Hemp paper is an excellent alternative to conventional paper which is made from wood. Unlike the world’s rapidly diminishing population of trees, hemp possesses the potential to provide a better renewable source for the paper requirement of the world. If you probe into history, the very first paper in the world was partly made of hemp, and hemp as a plant is more convenient for paper making as it has a higher cellulose and lower lignin content. Hemp paper is even more environmentally friendly and sustainable than paper made from trees since hemp can be produced at a faster rate than trees.
However, we can’t really bring about this replacement overnight given the massive demand for paper. There’s not enough sources (of hemp plant) currently available to substitute for the use of trees in paper making worldwide. Partly due to the suppression of hemp cultivation and the myths that surround it, the technology required for the production of hemp paper for various uses such as desk top printer paper is still being developed. However, there are some great companies who are currently making use of hemp paper and are also utilizing it in a number of ways including the humble business card right through to product packaging as a replacement for cardboard and plastics.
Why Hemp Paper Is Better?
Hemp paper is made from the hemp plant’s long bast fiber or the short bast fiber (hurd or pulp). Generally, the texture of the fibre paper is thin, tough, rough and brittle. Paper from the pulp is not as strong as paper made from the long bast fibres, but is easy to make, softer and preferable for daily purposes. The composition of hemp hurds is similar to wood, making hemp a better choice as a raw material for manufacturing paper. Hemp pulp is considered much better than wood pulp, and therefore it has a quality higher than that of wood. Hemp was widely used all around the world during the 1800s, but faced a drawback in the early 1900s as hemp production and trading ground to a halt.
Benefits of Hemp Paper
- One acre of Hemp can produce as much paper as 4-10 acres of trees over a period of 20 years.
- Hemp stalks grow in 4 months, while trees take from 20 – 80 years depending on species.
- Hemp possess a higher concentration of cellulose than wood, the major ingredient in paper.
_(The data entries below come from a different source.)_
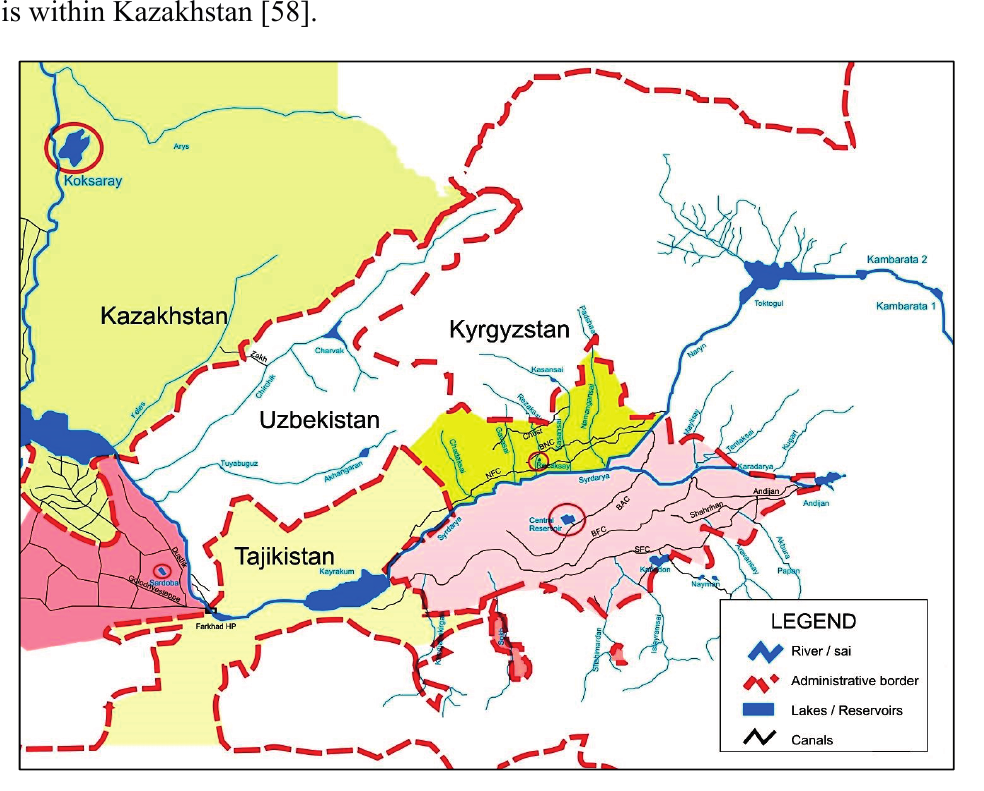
Figure 3. New reservoirs in the Syr Darya. (Source: Based on information compiled through GIS maps, as well as key informer BVO Syr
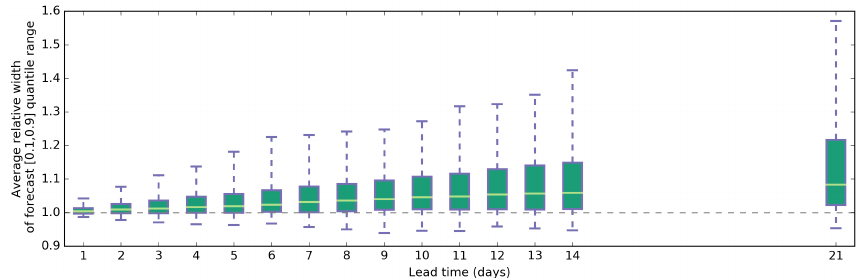
Figure 11. Box plots of the average relative width of the [0.1, 0.9] forecast quantile range of forecasts at 1–21-day lead time. The relativity is to forecasts at lead time 0. The average relative width is calculated for each forecast location and season. Cases where a forecast quantile range is 0 are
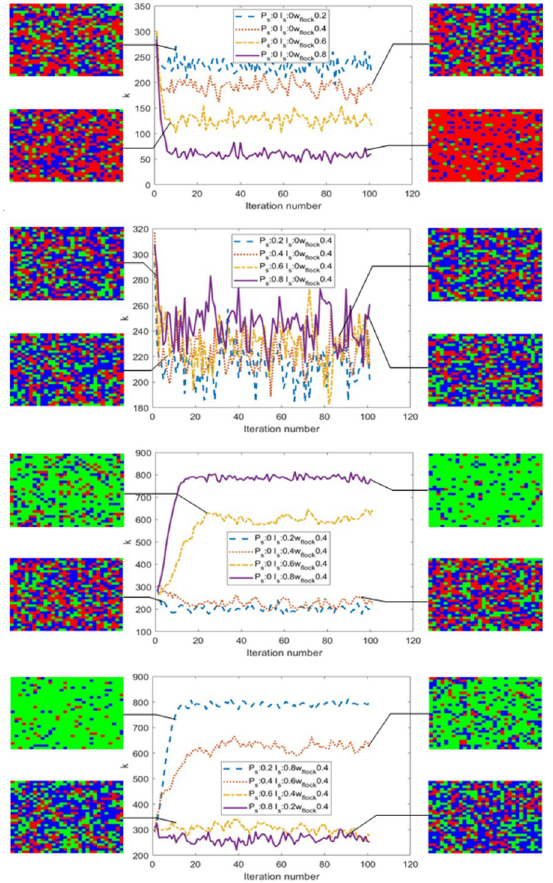
Fig 2. The results of project owner behavior based on cellular automata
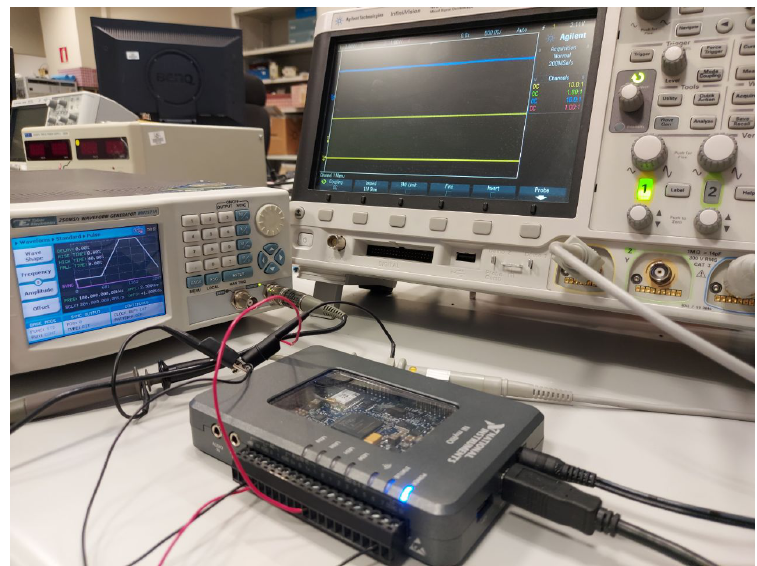
Figure 4. RT NI myRIO-1900 board constructed for implementing the models coded in G language.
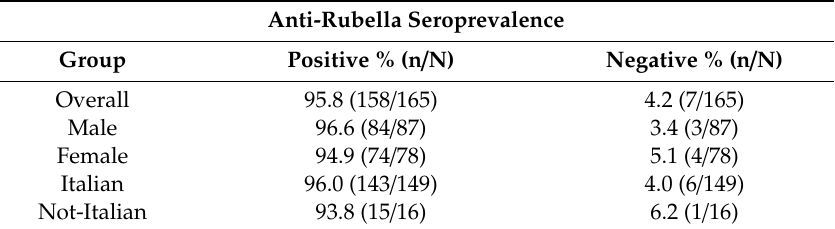
Table 1. Anti-rubella seroprevalence in the enrolled population. (n / N: number of subjects / total).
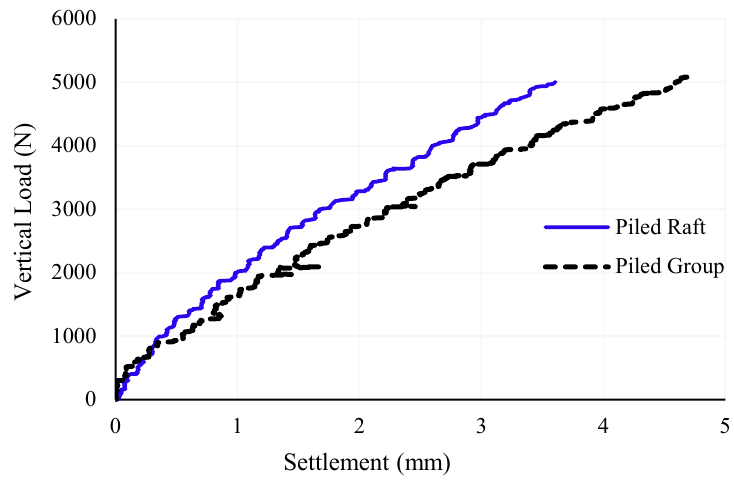
Figure 20. 25-pile group vs. 25-piled raft vertical response.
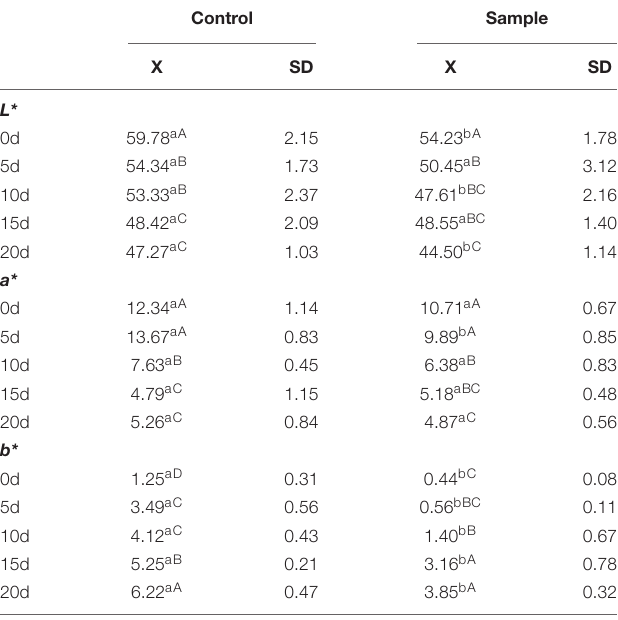
TABLE 1 | The color of the sausages during ripening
- Trees are made up of only 30% cellulose, which is why they require toxic chemicals to remove the other 70%. Hemp, on the other hand, can have up to 85% cellulose content.
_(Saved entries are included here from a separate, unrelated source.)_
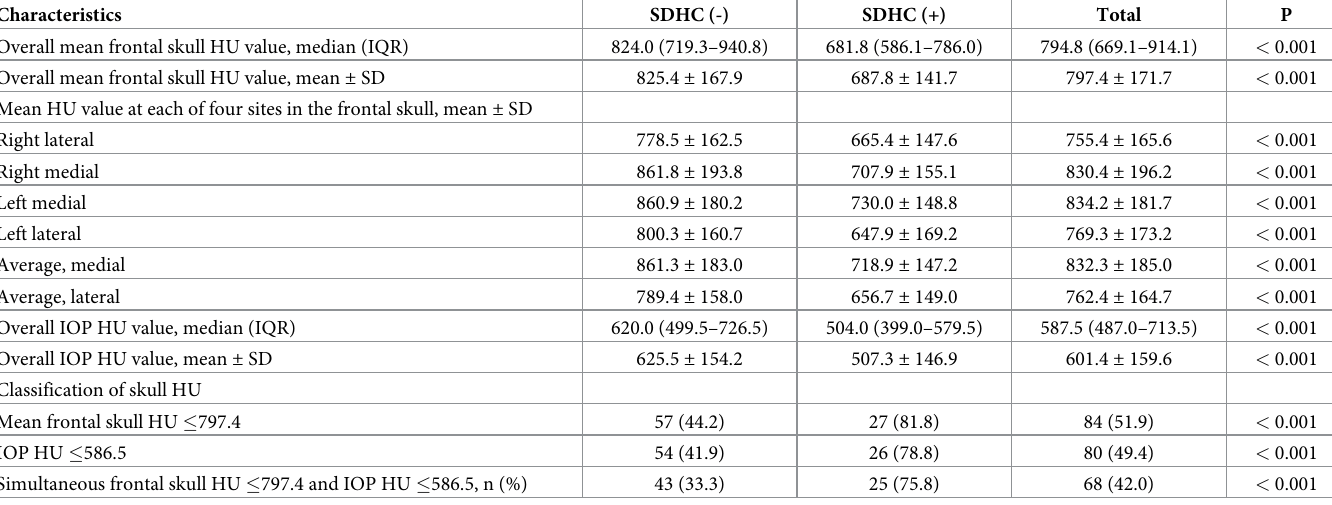
Table 2. Descriptive statistics of frontal and IOP HU values in the study cohort classified according to shunt-dependent hydrocephalus.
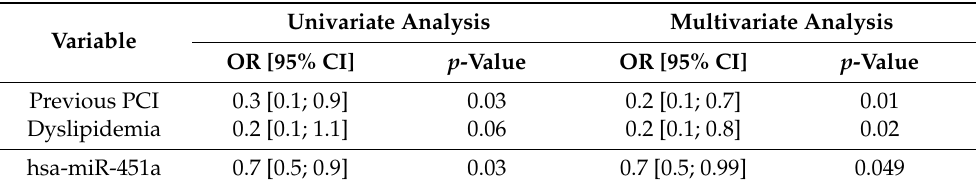
Table 3. The univariate and multivariate logistic regression analysis of clinical variables and miRNA expression profile in Group 1 compared to Group 2.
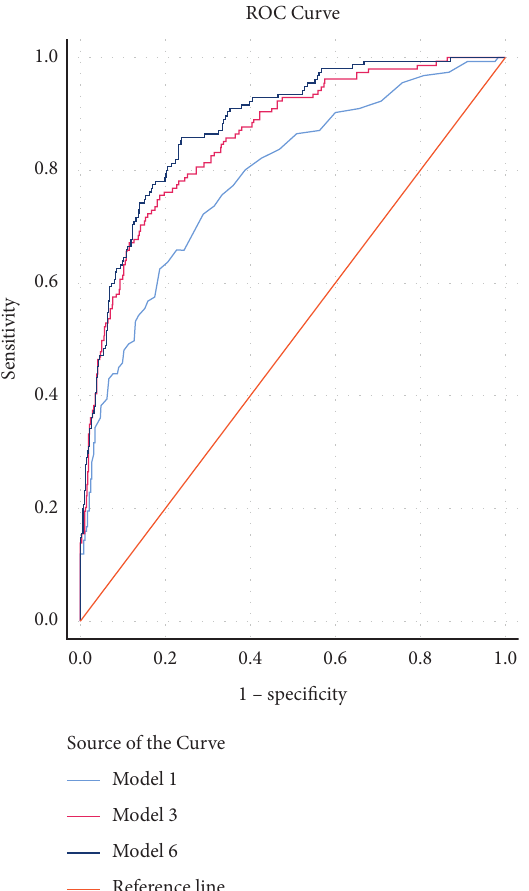
Figure 2: Comparison of the receiver operating characteristic (ROC) curves of different regression models predicting 30-day mortality. Model 1: Lactate. Model 3: lactate, intubation, age. Model 6: lactate, intubation, age, base excess, left ventricular ejection fraction, and systolic blood pressure.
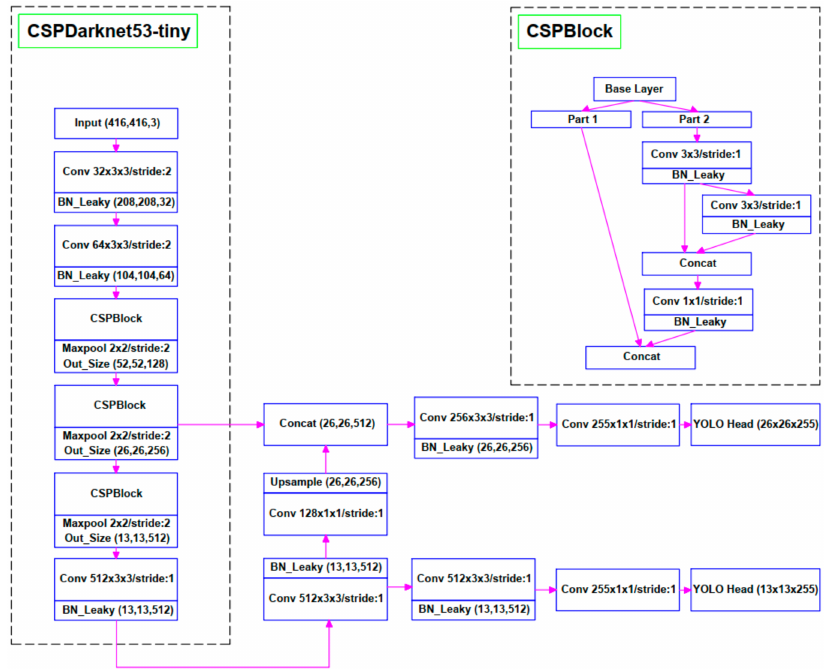
Figure 2. Network architecture of YOLOv4-tiny.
- Hemp has lower lignin content than wood. Hemp contains 5-24% lignin while wood has 20-35%. This is a huge plus as lignin must be removed from the pulp before it can be made into paper.
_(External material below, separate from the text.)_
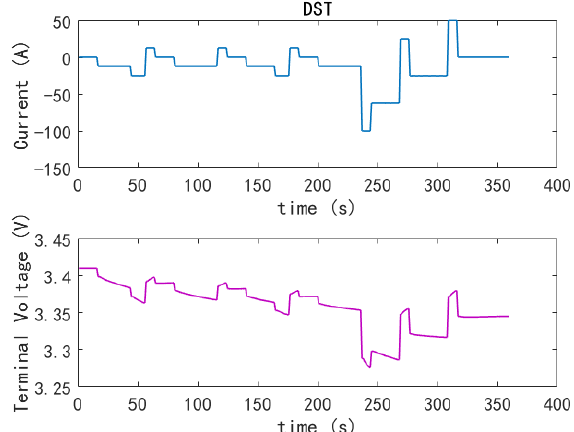
Figure 5. Voltage and current of a DST cycle.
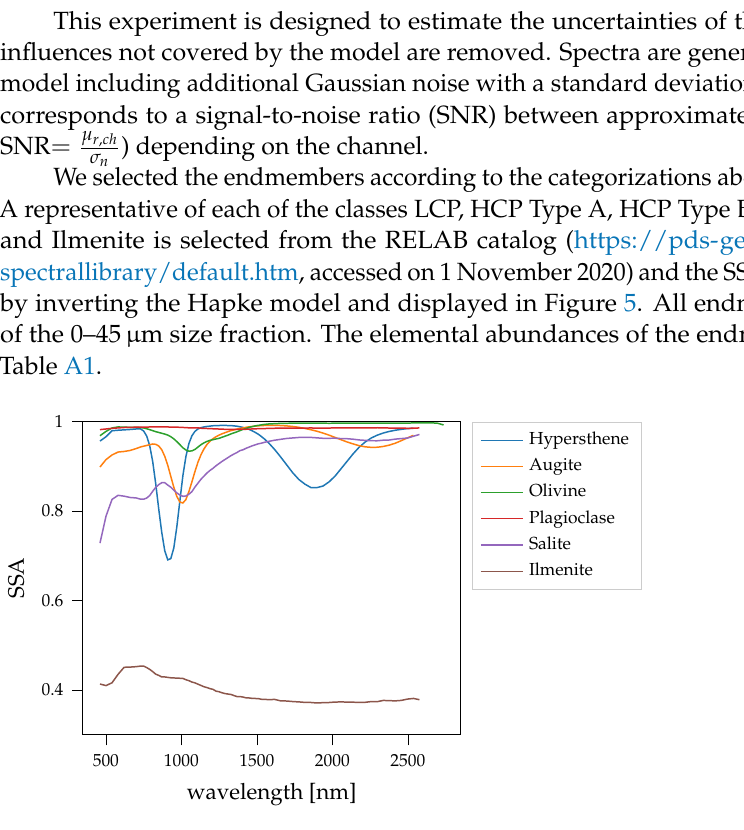
1.2 wt.%, respectively. Ultimately, 48 synthetic mixtures (mix 0 –mix 47 ) are created.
- Hemp paper is more durable than trees. Hemp paper does not become yellow, crack, or deteriorate like tree paper.
- Usage of hemp paper widely can help sustain the eco-system by reducing deforestation.
Changing to Hemp Papers can help reduce deforestation
You don’t need to be Greta Thunberg to know that deforestation is a real issue and needs to be addressed:
- Loss of Mature forests
According to the National Geographic, we are bringing down forests the size of Panama each and every year. Already in North America, there is a 97% loss of the mature forest that existed since the European settlers came in the 17th century. The world’s rain forests could totally be extinct in a hundred years at the current rate of deforestation.
- Extinction of Species
The biggest consequence of deforestation is the loss of habitat for millions of species on the planet. 70-80% of Earth’s land animals and plants live in forests. Large amount of species are going extinct every year because they lose their homes and, falling prey to hunters and poachers.
- Climate Change
With the vanishing of forests, climate change will only accelerate. Forests are crucial to conserving the soil and balancing our air circulation by removing carbon dioxide and returning oxygen. The forests also keep the soil moist and help preserving the natural water cycle by returning water vapor back into the atmosphere. With the current rate of deforestation, it is only a matter of time before desertification becomes common place with it’s attendant problems i.e. famine, displacement of people, extinction of species of a large scale and the like.
These are only a few reasons we need to stop deforestation, there are at least 7 billion more reasons we need to stop.
Changing mindsets and global thinking is a tall order but if we all do something it will help. Sitting on our hands hoping that someone else will solve the problem is our biggest failure.
So join us in the organic revolution, give hemp paper a chance, give our planet a chance and build a better future for our children.